Accompagnement complet
«Nous sommes sortis de l’aide d’urgence pour passer à un accompagnement transversal. L’aide alimentaire reste la porte d’entrée, pour ensuite aller vers l’aide vestimentaire, l’hébergement, la lutte contre l’illettrisme, la formation, l’accompagnement social, administratif, financier et même sanitaire». Le centre de santé de Solidarité Mayotte s’est en effet étoffé avec la présence d’une infirmière, d’une psychologue ou encore les interventions d’un art-thérapeute qui permettent à ces demandeurs d’asile de faire ressortir un peu des drames inimaginables qu’ils ont été amenés à supporter.
«On travaillait sur la base de dessins et de peintures mais dans la grande majorité des cas, ça provoquait une frustration. Avec le découpage-collage, ils arrivent à raconter des choses qui viennent des tripes. On ne découpe pas et on ne colle pas par hasard», relève Bebop qui assure ses ateliers tous les jeudis.
Disqualification sociale
Mais toutes les initiatives, les aides communautaires et associatives «ne suffisent pas à ses personnes pour survivre au quotidien», comme le note une étude menée par le département sociologie de l’université de Bordeaux sur «les modalités de survies des demandeurs d’asile à Mayotte».

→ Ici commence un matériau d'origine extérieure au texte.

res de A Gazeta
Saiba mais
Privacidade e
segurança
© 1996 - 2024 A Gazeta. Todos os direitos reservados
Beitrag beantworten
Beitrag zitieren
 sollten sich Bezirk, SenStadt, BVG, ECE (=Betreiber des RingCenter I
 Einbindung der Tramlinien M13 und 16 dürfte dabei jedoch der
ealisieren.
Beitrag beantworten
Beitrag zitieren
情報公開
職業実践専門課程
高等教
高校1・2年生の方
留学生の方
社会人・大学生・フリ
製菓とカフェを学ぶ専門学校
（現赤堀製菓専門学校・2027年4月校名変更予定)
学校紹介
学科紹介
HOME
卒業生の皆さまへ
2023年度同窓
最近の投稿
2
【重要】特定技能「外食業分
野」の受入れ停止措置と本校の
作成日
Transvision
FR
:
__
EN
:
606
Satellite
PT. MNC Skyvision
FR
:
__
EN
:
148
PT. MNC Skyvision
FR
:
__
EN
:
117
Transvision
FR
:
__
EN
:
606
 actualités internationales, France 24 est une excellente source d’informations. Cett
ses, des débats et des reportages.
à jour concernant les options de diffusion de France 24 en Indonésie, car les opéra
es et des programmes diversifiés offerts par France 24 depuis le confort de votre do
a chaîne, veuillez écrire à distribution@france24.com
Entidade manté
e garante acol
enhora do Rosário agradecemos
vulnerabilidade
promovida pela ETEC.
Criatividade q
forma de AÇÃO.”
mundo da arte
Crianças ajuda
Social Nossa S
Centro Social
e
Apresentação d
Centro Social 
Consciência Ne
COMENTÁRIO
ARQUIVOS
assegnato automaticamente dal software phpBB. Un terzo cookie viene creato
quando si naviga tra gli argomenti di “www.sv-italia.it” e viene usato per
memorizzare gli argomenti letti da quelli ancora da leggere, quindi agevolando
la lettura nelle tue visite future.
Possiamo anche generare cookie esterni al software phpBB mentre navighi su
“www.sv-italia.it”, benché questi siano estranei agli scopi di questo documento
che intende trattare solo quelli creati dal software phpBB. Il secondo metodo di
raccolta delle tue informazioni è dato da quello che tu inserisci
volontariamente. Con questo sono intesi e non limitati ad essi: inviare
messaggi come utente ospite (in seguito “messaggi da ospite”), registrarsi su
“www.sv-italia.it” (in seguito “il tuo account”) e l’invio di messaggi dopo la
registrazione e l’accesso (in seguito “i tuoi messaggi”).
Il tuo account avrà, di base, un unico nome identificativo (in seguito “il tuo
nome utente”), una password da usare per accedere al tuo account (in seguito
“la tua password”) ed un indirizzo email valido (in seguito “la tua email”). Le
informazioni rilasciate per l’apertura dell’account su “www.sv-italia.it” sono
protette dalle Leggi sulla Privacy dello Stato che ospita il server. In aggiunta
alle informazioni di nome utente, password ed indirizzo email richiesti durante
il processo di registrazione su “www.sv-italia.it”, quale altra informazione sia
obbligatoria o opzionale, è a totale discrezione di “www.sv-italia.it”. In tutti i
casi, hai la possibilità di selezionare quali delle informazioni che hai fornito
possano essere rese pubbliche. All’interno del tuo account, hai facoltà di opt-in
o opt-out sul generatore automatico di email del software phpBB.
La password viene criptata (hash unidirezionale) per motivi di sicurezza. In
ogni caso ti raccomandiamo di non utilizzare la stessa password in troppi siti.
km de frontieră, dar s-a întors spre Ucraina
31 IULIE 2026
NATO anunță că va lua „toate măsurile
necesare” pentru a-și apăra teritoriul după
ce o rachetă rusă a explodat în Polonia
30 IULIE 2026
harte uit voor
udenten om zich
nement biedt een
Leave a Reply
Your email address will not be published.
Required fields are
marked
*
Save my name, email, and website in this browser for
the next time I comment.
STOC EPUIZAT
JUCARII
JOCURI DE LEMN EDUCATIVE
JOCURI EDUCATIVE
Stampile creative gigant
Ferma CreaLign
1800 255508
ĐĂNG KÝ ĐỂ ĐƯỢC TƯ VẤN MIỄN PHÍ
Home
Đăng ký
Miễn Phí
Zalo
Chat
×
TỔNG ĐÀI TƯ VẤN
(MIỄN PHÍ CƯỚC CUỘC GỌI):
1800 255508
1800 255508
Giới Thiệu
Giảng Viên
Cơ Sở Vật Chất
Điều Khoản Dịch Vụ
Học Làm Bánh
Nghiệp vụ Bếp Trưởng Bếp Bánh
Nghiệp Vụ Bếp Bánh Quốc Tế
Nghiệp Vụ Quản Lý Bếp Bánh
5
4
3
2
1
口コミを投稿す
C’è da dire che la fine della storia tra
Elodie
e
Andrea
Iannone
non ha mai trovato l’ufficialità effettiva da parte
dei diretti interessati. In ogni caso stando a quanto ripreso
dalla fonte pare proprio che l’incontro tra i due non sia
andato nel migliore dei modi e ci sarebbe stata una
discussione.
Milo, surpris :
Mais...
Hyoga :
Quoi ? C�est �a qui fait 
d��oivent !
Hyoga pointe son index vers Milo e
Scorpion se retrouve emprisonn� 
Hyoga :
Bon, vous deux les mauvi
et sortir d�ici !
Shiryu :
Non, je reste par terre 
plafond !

Dans notre département, les demandeurs d’asile vont donc avoir recours à la vente illégale de produits, à des travaux dissimulés dans le BTP, le gardiennage, la garde d’enfant ou le ménage et à «des relations moyennant finances» voire à de la prostitution. «Et pourtant, les trois quarts des demandeurs d’asile sont issus des classes moyennes et supérieures de leur pays d’origine. On y trouve des enseignants ou des professions médicales qui ont des connaissances et des savoir-faire qu’ils n’arrivent pas à mettre à profit à Mayotte».
Cette disqualification sociale très importante peut avoir de lourdes conséquences avec de profondes dépressions et un sentiment de non-existence sociale, relève également l’étude.
Mayotte, une étape
A Solidarité Mayotte, comme partout, les attentes se tournent vers le département. Le travail collégial avec l’ASE, l’aide sociale à l’enfance, est une réalité, «mais l’association a toujours l’espoir de bénéficier d’un accompagnement financier du conseil départemental aux côtés de tous les services de l’Etat, mais aussi une reconnaissance du travail accompli», précise Pierre Sadok.
Solidarité Mayotte s’occupe de 1.200 demandeurs d’asile, sachant que pour la plupart d’entre eux, Mayotte n’est qu’une étape de leur parcours. Une fois qu’ils ont obtenu leur papier, ils enclenchent une démarche de regroupement familial avant de partir pour la métropole où, une nouvelle fois, une autre vie les attend.